__Requirement__:
Below are the entries; give again exactly the lines from the one mentioning "#12412, Related to #10012 |" through the one mentioning "#12413, Related to #10012 |", inclusive.

__Input__:
"""
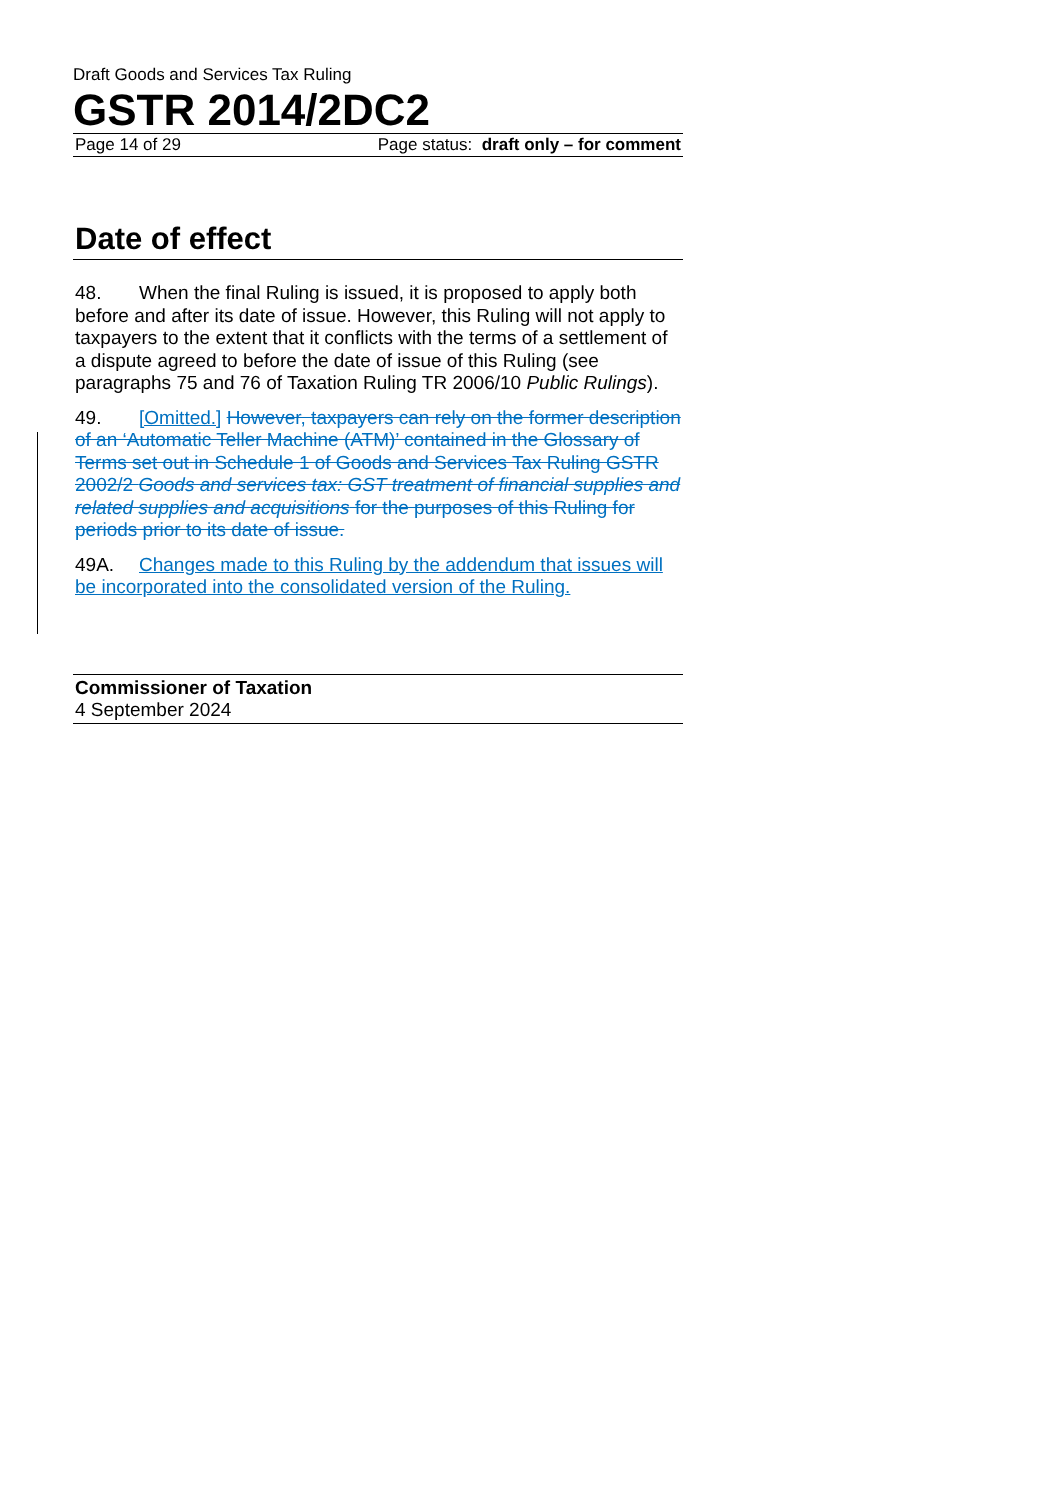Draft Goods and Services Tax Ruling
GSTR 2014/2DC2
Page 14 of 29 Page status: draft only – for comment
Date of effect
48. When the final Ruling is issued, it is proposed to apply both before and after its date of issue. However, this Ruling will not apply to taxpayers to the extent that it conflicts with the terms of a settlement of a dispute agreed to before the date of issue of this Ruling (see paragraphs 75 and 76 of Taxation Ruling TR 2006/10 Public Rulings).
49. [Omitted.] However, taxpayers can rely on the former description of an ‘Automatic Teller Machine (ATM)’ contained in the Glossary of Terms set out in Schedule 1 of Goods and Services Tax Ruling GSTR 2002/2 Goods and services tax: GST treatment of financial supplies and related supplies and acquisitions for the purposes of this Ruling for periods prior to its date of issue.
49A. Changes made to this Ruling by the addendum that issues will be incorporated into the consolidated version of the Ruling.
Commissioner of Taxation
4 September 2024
"""
"""
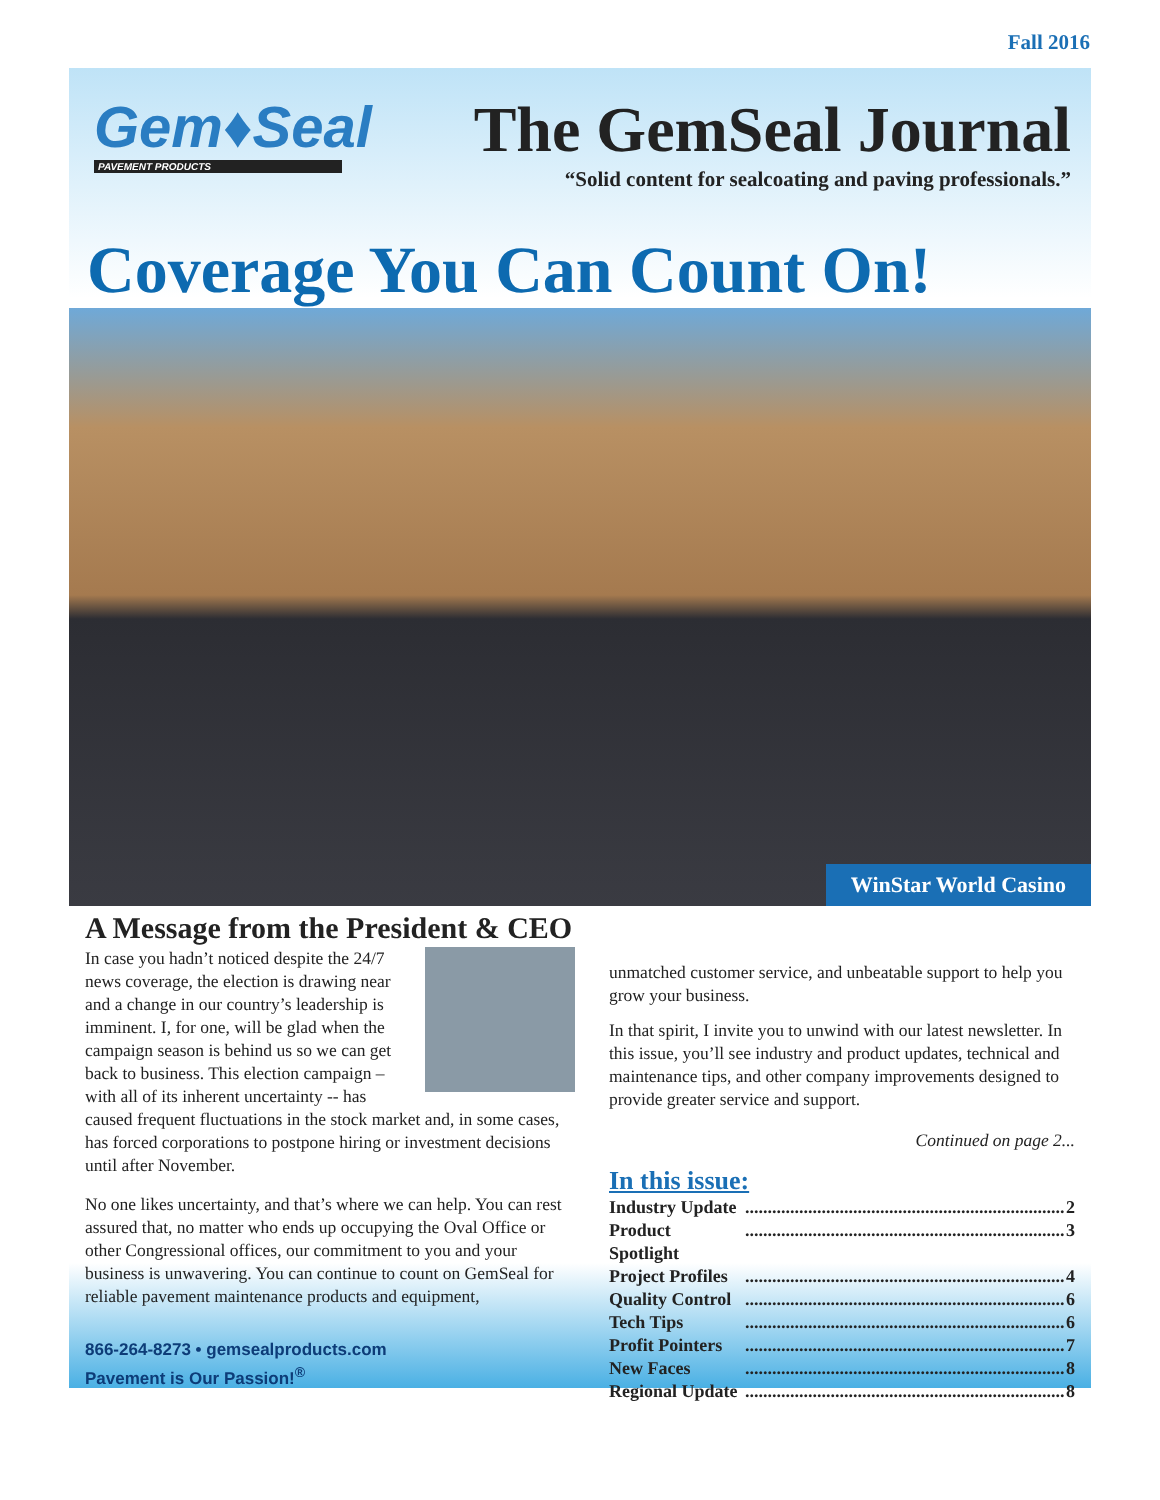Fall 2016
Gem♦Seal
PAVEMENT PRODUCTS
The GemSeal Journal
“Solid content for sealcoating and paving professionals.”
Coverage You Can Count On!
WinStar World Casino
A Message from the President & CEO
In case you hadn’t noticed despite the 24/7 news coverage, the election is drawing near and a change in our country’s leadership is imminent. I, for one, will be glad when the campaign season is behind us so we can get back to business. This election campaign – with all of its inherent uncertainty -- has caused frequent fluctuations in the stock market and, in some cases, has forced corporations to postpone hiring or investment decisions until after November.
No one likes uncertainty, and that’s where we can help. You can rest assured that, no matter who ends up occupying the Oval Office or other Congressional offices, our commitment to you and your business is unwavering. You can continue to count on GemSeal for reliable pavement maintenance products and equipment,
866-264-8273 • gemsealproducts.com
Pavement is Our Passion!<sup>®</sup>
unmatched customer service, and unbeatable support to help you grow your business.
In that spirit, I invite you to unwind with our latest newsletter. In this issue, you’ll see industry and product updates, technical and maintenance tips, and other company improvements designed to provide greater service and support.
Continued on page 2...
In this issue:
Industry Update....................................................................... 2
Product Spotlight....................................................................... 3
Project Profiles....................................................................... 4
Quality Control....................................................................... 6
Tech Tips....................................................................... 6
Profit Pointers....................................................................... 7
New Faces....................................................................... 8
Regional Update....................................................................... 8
"""
"""
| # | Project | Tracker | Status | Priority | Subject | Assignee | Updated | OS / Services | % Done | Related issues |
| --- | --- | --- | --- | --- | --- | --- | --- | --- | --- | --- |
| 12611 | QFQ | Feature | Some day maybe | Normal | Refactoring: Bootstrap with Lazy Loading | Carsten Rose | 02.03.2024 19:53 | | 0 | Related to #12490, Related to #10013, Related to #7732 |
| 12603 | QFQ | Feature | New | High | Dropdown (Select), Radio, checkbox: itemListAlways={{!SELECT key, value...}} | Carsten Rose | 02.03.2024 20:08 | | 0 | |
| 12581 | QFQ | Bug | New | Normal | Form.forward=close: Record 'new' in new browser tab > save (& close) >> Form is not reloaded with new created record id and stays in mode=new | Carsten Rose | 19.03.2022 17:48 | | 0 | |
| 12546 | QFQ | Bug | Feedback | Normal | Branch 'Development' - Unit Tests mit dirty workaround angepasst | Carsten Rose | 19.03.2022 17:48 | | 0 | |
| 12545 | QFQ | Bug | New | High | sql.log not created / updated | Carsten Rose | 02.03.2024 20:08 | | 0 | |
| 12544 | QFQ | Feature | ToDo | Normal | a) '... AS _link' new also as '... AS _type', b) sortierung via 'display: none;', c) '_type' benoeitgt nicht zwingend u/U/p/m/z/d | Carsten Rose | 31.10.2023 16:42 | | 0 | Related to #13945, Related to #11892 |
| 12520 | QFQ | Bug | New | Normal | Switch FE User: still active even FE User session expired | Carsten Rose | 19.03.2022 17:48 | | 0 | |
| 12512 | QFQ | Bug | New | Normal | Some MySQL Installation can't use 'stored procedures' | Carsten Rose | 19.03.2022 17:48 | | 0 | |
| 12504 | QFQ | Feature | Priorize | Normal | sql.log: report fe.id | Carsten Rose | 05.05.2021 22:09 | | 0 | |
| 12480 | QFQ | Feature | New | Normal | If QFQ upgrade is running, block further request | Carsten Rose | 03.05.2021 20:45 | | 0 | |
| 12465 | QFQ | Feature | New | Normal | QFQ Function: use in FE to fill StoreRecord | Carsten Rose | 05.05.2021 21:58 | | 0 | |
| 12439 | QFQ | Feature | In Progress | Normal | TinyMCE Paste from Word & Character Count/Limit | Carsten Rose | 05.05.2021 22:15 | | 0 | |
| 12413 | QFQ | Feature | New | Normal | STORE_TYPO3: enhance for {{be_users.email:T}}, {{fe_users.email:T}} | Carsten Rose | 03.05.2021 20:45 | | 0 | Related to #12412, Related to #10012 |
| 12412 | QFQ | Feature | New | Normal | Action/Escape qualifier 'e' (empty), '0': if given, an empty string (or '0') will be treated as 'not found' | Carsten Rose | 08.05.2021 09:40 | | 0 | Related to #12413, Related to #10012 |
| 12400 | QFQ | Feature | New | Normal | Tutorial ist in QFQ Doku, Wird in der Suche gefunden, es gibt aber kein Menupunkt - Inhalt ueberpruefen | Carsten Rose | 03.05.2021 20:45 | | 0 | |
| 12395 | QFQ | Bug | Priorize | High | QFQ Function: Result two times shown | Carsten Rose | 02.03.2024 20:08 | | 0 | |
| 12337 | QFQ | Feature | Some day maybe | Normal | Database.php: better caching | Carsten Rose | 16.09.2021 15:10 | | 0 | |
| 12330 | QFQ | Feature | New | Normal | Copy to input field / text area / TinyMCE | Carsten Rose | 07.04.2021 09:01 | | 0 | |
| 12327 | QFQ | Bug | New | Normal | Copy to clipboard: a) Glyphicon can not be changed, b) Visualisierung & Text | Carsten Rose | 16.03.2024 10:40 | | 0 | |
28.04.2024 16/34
"""
__Answer section__:
| 12413 | QFQ | Feature | New | Normal | STORE_TYPO3: enhance for {{be_users.email:T}}, {{fe_users.email:T}} | Carsten Rose | 03.05.2021 20:45 | | 0 | Related to #12412, Related to #10012 |
| 12412 | QFQ | Feature | New | Normal | Action/Escape qualifier 'e' (empty), '0': if given, an empty string (or '0') will be treated as 'not found' | Carsten Rose | 08.05.2021 09:40 | | 0 | Related to #12413, Related to #10012 |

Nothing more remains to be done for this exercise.